I remained at the office until 8 or 8:30. At first having a beer with my colleagues, and then with some colleagues of colleagues. The conversation was pretentious and dull. When being asked about Led Zeppelin, I usually shoot straight and tell you that they bore the shit out of me. I’m more satisfied by Muddy Waters, or Elmore James, or Howlin’ Wolf. I was reminded that originality is a dubious claim and not necessary for the making of great art. That may or may not be true, but I don’t really like Led Zeppelin and I’m not sure originality has anything to do with it.
I locked up and made my way over to see some local band with decent press. It was halfway through their set and nobody was there. A thin line of stripes, plaids, black jeans, and leather attached itself to the opposite exterior wall of the giant condominium complex Beach Party was being paid $1000 to play. One of them was smoking, so I stood next to him and listened.
They weren’t bad, the sound was alright considering, and though they were derivative they weren’t exceedingly inauthentic. When they played ‘El Scorcho’ they sincerely meant it, hell man, they played the shit out of it.

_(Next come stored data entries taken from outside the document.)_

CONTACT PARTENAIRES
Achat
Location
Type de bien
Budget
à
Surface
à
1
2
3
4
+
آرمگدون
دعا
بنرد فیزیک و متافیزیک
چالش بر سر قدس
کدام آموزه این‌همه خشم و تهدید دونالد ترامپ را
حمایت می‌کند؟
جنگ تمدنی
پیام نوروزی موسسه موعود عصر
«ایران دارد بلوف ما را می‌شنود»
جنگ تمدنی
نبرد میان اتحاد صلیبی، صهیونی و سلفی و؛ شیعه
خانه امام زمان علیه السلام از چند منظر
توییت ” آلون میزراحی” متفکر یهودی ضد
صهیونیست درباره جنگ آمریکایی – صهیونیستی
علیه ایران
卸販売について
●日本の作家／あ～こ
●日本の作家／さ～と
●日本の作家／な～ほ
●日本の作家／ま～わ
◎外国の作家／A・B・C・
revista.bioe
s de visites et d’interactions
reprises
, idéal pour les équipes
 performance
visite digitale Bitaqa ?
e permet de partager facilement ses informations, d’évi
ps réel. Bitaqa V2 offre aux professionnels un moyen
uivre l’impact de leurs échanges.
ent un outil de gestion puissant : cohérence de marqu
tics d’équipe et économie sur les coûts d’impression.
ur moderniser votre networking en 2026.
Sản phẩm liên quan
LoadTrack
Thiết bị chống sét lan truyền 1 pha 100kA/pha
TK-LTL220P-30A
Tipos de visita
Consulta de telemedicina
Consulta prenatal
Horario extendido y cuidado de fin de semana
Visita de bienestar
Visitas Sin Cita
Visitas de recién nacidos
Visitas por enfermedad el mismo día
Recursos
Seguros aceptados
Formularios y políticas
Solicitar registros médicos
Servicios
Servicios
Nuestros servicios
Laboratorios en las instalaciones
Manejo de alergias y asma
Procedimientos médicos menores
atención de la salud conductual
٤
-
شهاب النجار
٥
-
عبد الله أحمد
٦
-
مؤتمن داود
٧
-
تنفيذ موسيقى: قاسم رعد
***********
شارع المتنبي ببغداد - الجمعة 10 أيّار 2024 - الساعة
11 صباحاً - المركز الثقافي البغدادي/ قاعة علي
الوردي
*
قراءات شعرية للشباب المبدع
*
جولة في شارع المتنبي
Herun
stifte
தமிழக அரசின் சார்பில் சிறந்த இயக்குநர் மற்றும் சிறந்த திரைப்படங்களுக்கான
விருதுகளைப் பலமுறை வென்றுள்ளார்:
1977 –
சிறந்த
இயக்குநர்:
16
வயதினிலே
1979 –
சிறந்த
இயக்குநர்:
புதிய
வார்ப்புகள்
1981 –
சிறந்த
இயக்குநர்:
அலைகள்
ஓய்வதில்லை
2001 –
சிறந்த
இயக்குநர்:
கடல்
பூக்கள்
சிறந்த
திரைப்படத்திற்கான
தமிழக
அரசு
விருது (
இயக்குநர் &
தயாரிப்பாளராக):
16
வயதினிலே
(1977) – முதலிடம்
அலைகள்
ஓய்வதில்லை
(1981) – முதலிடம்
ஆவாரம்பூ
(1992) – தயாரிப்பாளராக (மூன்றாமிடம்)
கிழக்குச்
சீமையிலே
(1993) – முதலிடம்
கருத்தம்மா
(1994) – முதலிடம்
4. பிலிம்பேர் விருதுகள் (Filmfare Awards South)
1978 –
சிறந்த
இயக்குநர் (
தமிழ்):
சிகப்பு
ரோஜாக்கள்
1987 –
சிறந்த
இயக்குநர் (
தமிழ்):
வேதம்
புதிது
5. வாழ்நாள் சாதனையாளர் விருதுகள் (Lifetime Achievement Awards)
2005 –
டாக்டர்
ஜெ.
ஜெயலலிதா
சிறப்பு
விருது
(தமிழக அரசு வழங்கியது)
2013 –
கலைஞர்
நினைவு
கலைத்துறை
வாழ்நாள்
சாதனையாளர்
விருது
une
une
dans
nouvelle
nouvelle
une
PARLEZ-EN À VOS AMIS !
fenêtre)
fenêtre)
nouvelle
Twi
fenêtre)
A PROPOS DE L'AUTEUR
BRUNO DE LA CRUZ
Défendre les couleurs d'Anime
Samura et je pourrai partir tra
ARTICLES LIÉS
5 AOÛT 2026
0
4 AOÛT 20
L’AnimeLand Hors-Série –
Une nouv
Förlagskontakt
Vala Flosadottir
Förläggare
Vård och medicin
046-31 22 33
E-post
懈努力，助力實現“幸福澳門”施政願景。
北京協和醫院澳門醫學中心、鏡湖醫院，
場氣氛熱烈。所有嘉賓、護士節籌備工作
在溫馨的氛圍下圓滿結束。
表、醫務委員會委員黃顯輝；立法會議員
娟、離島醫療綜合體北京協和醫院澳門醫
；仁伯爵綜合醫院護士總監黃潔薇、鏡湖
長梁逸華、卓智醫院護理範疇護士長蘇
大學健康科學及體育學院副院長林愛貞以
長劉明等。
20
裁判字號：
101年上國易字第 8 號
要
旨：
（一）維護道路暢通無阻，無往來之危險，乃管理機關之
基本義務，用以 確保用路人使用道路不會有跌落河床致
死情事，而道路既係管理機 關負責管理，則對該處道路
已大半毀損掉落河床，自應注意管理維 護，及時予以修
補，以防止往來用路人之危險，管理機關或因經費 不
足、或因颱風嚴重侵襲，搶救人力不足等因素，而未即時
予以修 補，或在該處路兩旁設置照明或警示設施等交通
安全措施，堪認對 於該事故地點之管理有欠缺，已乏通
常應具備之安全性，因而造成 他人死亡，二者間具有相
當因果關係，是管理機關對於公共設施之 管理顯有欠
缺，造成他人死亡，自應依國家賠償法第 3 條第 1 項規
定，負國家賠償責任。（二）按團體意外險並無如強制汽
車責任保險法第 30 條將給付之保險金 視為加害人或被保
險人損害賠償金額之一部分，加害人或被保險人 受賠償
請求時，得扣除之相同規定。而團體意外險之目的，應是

But whatever had bothered me the night before was only exacerbated. It was growing late and I didn’t give a fuck about following this crowd back to the party they invited me to attend so I made my way across town and settled into my bed. Still wearing my shoes, I fumbled for my turntable and thumped back onto my pillows.
Beach Party was a decent, well-practiced band but there wasn’t anything exciting about it. Rock ‘N’ Roll used to bleed exuberance. Now its constrained in tight jeans and assumed attitude, more often concerned about the after party. Big Black Delta’s alt-disco smooth jams are a groovy external experience but there is no good reason for that band up there. They wanted to identify themselves with an established idea instead of creating their own. It sounded hollow. Tim Hecker’s avant-assault of texture and tone elicits contemplation from the listener. Alone, on stage behind his laptop presiding over a dense, enveloping cacophony. But it was a monologue.
What was bothering me more than discerning a purpose behind the useless band on stage with Big Black Delta, or the uselessness of the band on stage the following night, was how self-enclosed it all seemed. What is the point of preaching to the choir when the choir isn’t singing? And what is the point of leaving them wanting more, and then just leaving?